Using experiments, Sato determined that adding nitrogen, phosphorus, and iron to seawater would allow mangroves to grow. Armed with the new knowledge, he brought the concept to a village in the country of Eritrea, where hunger is widespread.

The Mangrove Tree is organized into two parts. The first details Sato’s work in Eritrea, called the Manzanar Project, using alternating poetry and prose:

Then a scientist had an idea:

to plant mangrove trees

by the shore of the salty Red Sea

so the animals could eat

the fat green leaves of the trees.

An Eritrean village named Hargigo was the first to be transformed from one of constant hunger into a self-sufficient community, all "by planting trees, mangrove trees, by the sea," with the whole village participating in growing the trees and tending the goats and sheep that feed on them.

Accompanying the first part of the book are remarkable mixed-media collage illustrations by Susan L. Roth depicting villagers, mangrove trees, and more in interesting textures and colors.

The second part of the book offers a biography of Sato, accompanied by photographs of the scientist, the people he has helped, and his Manzanar Project — so named "to remind people that it is possible to fight injustice with hope." There are also details of Sato’s continuation of the Manzanar Project in two other African countries, Mauritania and Morocco.

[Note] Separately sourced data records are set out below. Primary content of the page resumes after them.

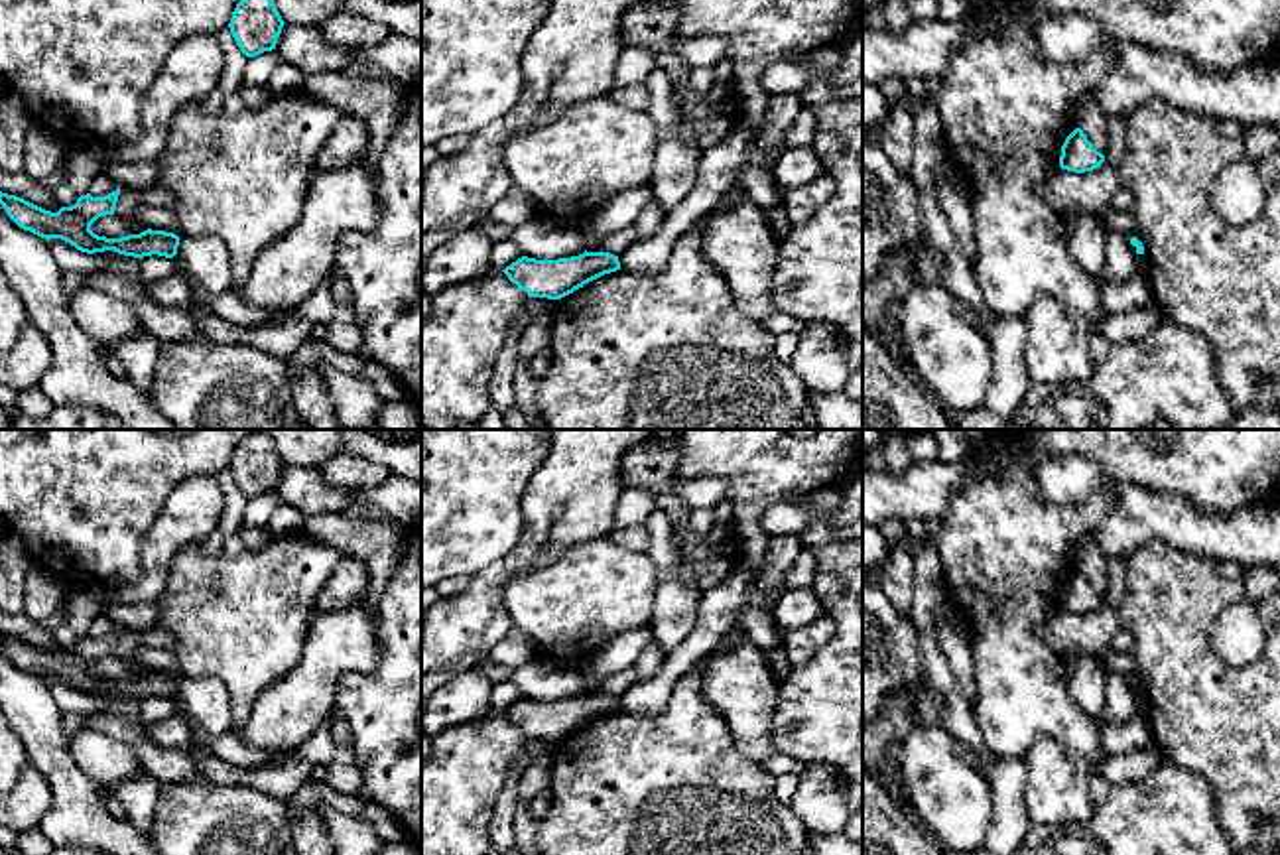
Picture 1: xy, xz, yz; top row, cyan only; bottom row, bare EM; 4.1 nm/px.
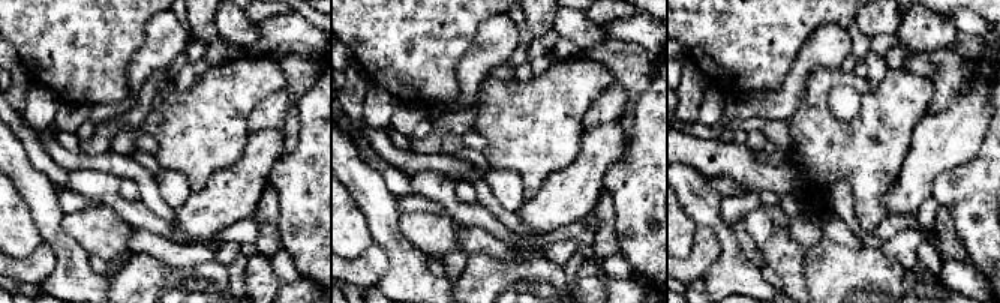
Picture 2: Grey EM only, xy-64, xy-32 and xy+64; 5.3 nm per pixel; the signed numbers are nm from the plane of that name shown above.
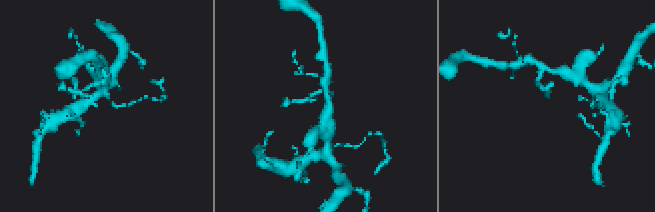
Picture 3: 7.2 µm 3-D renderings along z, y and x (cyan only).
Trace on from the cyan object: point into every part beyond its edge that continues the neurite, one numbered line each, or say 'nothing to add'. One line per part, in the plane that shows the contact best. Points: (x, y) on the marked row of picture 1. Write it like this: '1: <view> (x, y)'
nothing to add

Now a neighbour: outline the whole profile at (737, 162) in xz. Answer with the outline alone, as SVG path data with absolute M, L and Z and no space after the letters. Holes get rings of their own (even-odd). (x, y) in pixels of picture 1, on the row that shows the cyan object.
M733 122L727 138L705 150L699 179L691 193L672 211L652 236L638 238L620 258L620 270L646 276L660 274L677 238L697 225L733 187L764 209L780 203L774 162L756 144L756 132Z

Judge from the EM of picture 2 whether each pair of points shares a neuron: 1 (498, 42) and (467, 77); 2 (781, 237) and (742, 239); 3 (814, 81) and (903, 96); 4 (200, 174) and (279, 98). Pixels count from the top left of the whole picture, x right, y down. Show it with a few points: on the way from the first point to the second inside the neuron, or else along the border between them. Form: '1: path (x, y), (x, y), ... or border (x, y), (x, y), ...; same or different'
1: path (489, 51), (474, 68); same
2: border (759, 248), (766, 264); different
3: path (837, 80), (852, 80), (870, 96), (880, 96); same
4: border (264, 98), (249, 116), (248, 132); different

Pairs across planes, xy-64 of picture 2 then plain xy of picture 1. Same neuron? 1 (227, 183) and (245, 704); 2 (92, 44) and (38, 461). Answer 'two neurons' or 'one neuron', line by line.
1: two neurons
2: one neuron

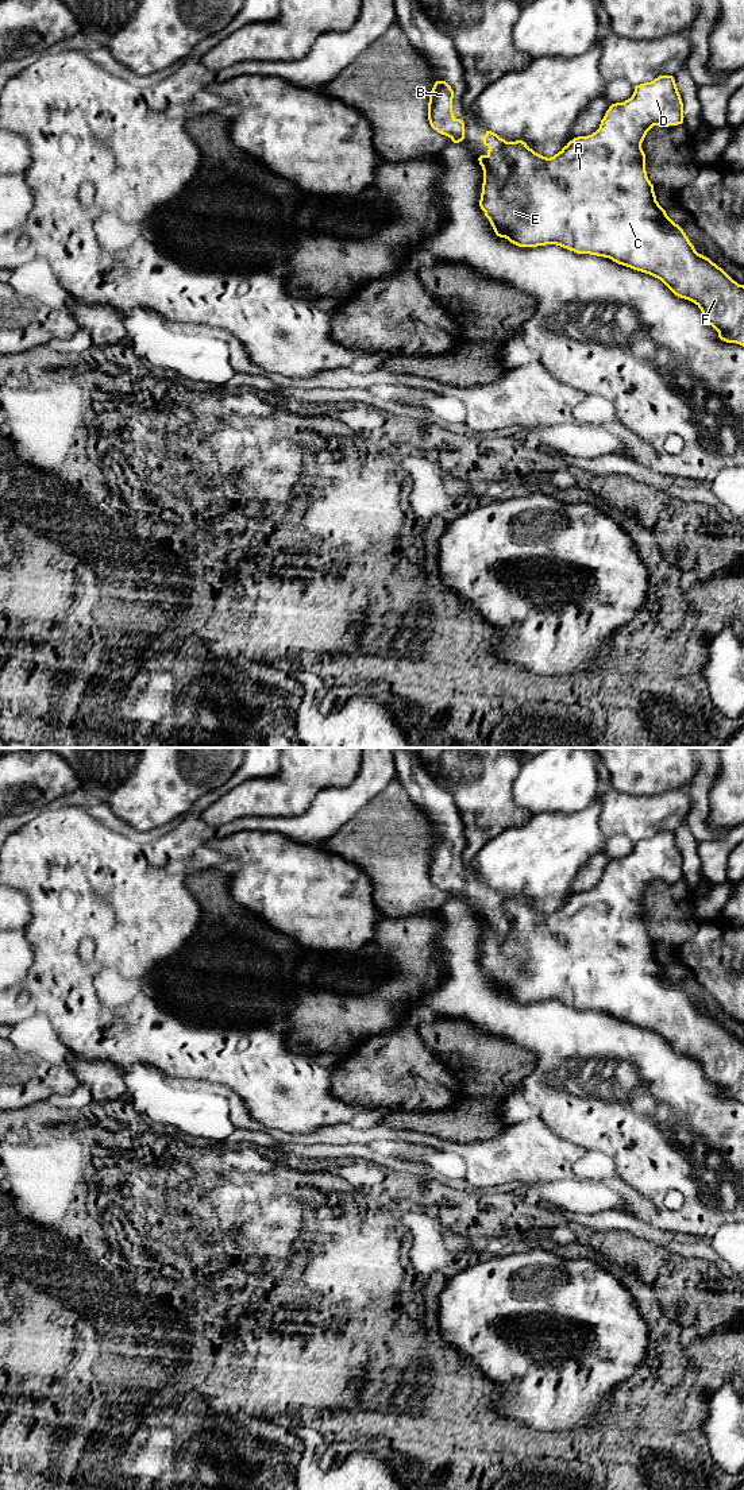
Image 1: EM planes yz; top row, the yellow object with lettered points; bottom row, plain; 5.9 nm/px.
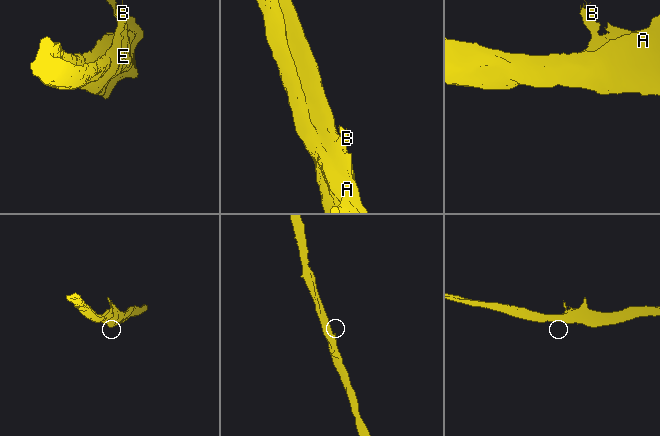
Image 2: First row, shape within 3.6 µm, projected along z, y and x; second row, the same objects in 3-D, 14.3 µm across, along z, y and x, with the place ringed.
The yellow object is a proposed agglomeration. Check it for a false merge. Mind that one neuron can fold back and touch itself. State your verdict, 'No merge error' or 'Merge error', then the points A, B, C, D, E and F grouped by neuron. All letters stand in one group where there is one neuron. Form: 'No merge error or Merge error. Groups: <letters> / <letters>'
No merge error. Groups: A B C D E F

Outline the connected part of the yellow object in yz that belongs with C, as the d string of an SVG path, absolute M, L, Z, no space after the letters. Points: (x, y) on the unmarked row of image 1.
M659 831L651 838L636 841L631 854L612 860L595 888L574 893L551 914L535 908L523 896L506 898L486 887L481 895L489 906L478 914L483 926L479 962L496 991L519 1003L556 1000L577 1010L609 1014L660 1035L675 1051L694 1058L721 1096L744 1103L744 1041L739 1041L721 1023L695 1007L683 985L656 957L654 941L647 933L645 910L641 904L647 888L654 881L682 880L683 873L683 858L674 833Z

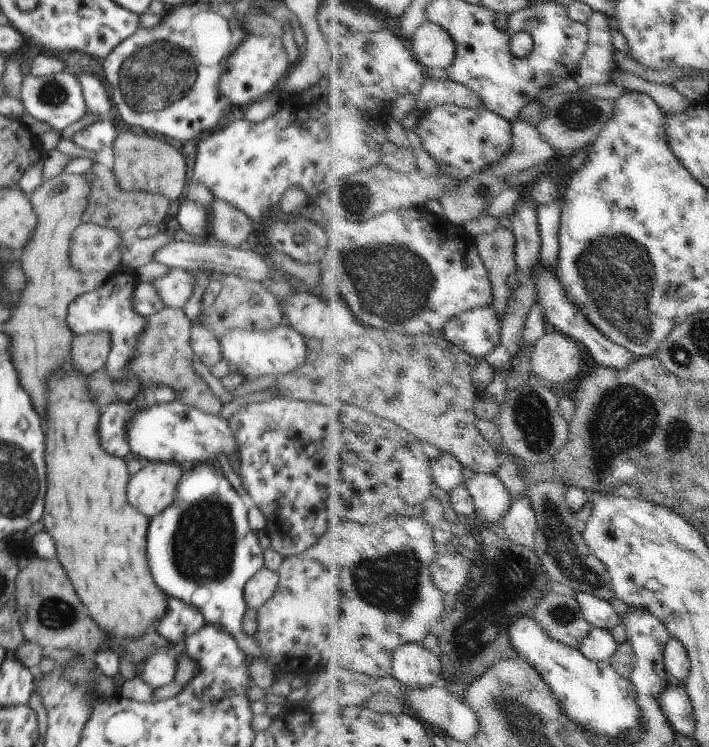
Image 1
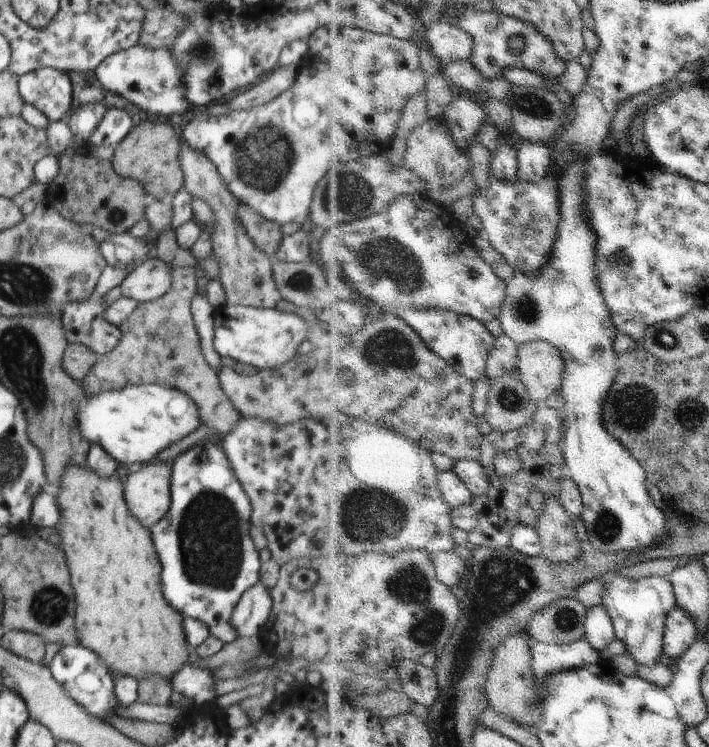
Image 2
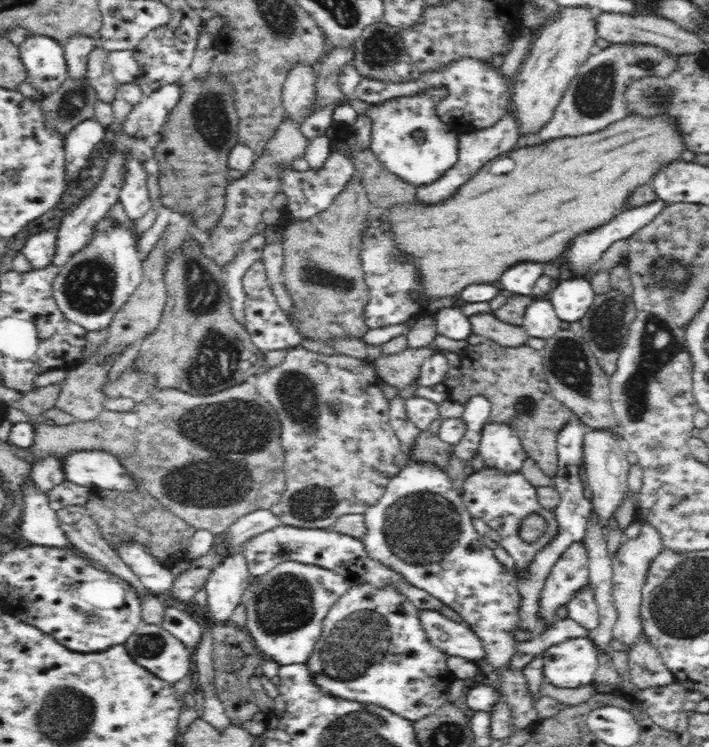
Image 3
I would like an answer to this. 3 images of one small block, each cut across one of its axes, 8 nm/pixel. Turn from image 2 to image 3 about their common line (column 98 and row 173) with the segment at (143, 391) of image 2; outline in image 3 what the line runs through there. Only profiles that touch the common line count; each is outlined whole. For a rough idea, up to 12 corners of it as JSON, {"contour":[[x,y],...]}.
{"contour":[[443,87],[374,104],[371,152],[408,184],[458,161]]}

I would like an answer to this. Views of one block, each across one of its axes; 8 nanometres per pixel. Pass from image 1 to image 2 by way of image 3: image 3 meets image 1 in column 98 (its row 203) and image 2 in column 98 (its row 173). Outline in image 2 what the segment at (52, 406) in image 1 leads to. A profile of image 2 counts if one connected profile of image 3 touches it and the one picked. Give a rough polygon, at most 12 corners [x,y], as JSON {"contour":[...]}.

The final pages of The Mangrove Tree include a glossary, pronunciation guide, and websites of interest as well as a list of sources. Sato "believes that large-scale planting of (mangrove) forests would have an enormous positive economic impact on world poverty and hunger." The Mangrove Tree provides a fun, interesting, and inspiring glimpse of the amazing positive change a person can make by overcoming adversity and thinking creatively.